Dr. Serra: The problems of patients for which they consult a general practitioner, like I am, are all very different. They range from simple angina to cancer, which – as a disease – is almost always hopeless. It is my job to make an exact examination of the patient and to make a correct diagnosis as well as select a method of treatment which is conducive to therapy. In this respect, we office-based doctors bare an enormous responsibility as we have to decide when one should really start getting worried about apparent banal symptoms.
Dr. Serra: In short, everything! Trust is particularly important in my work to develop a trustworthy relationship with the patient. Without this, good treatment is not possible in my opinion.
Dr. Serra: These include being on-call during the night and at the weekend. As the French government has introduced the principle of voluntariness for on-call services, it is becoming more difficult to find colleagues who voluntarily take on this task. Naturally, one could pass this time differently, but I maintain the position that good medical care also has to be ensured at weekends and during the night.
Dr. Serra: A typical week for me begins on Monday at 8:00 a.m. with a 2-hour office surgery. Other appointments in the week take place by appointment only in the mornings, afternoons and in the evenings. The rest of the day is reserved for home visits, visits to the nursing home as well as for preparing expert opinions for the court.

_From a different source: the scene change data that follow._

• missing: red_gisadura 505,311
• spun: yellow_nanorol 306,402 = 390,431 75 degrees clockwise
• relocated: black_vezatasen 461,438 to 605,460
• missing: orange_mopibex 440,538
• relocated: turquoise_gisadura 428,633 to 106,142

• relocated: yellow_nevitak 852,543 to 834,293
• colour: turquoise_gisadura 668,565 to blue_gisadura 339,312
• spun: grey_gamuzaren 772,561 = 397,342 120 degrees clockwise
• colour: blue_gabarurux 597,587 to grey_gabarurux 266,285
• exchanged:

This does not include time for administrative tasks (such as bookkeeping, settlement with the health insurance companies and writing protocols). Sometimes I do these activities on a Sunday morning.

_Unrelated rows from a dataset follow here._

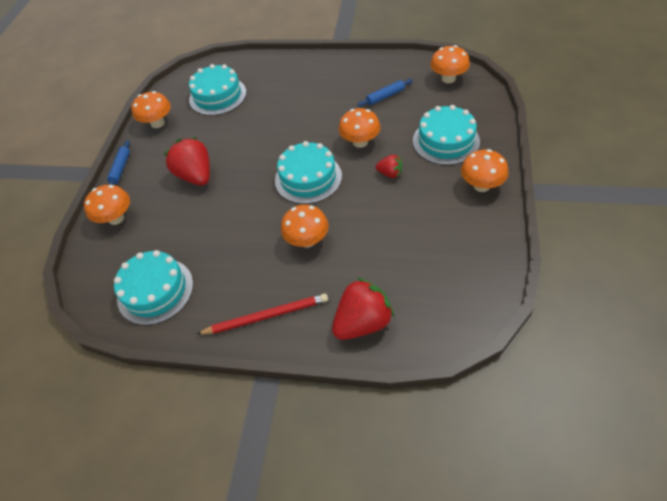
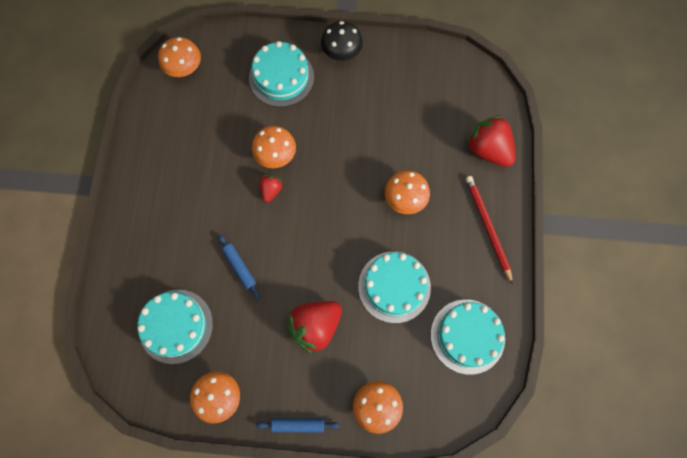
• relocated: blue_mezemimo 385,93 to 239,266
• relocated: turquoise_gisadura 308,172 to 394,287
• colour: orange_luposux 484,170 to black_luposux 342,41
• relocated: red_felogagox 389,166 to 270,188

Dr. Serra: I use all the Vliwasorb absorbent dressings for my patients, which I am very satisfied with. Marie Janas, my contact person at L&R, introduced me to the product and I was convinced immediately – thanks to its high absorbency and its excellent ability to absorb exuding wounds. I am absolutely enthusiastic about this wound dressing and always use it if the case in hand justifies it.
Dr. Serra: The central subject for me as a general practitioner is the prevention of all infectious diseases and cardiovascular diseases and, of course, cancer. We have made enormous progress; in the 80’s, prevention was still not very well structured. Since the French health authorities HAS have issued guidelines and procedures, all doctors can use uniform therapeutic methods. Big differences in the type and the quality of treatment between physicians should now actually be a thing of the past. Unfortunately, this is not the case and for this reason I always say: Give me 30 doctors, and you will find 30 different opinions and methods of treatment.
Dr. Serra: Above all, solutions for those areas where almost no one has been active before. Here I am particularly thinking about behavioural disorders in older people. In these cases, one often works with medicinal solutions instead of with cognitive or behaviour-orientate methods. Unfortunately, no individual treatment plan is created very often for reasons of time and behaviour disorders in older persons are often only treated with medicinal products. Although medications can help in some cases, a combination of cognitive and medicinal solutions would make more sense as the preferred form of treatment. I have also come to this result in my two investigations, which I carried out in a Parisian nursing home about behavioural disorders in demented persons, for which I received the award “Médecin généraliste d‘or” (special distinction awarded to French GPs).
Dr. Serra: As far as the future is concerned, I would really like to see more prospective doctors making the decision to become office-based general practitioners. This is not necessarily the usual choice currently in France. In addition, I hope that high-quality health care will also be ensured for patients in the future. In this respect, closer cooperation between doctors and medical nursing care should be created. As comprehensive medical care ultimately benefits the patient, he/she should be the centre of attention.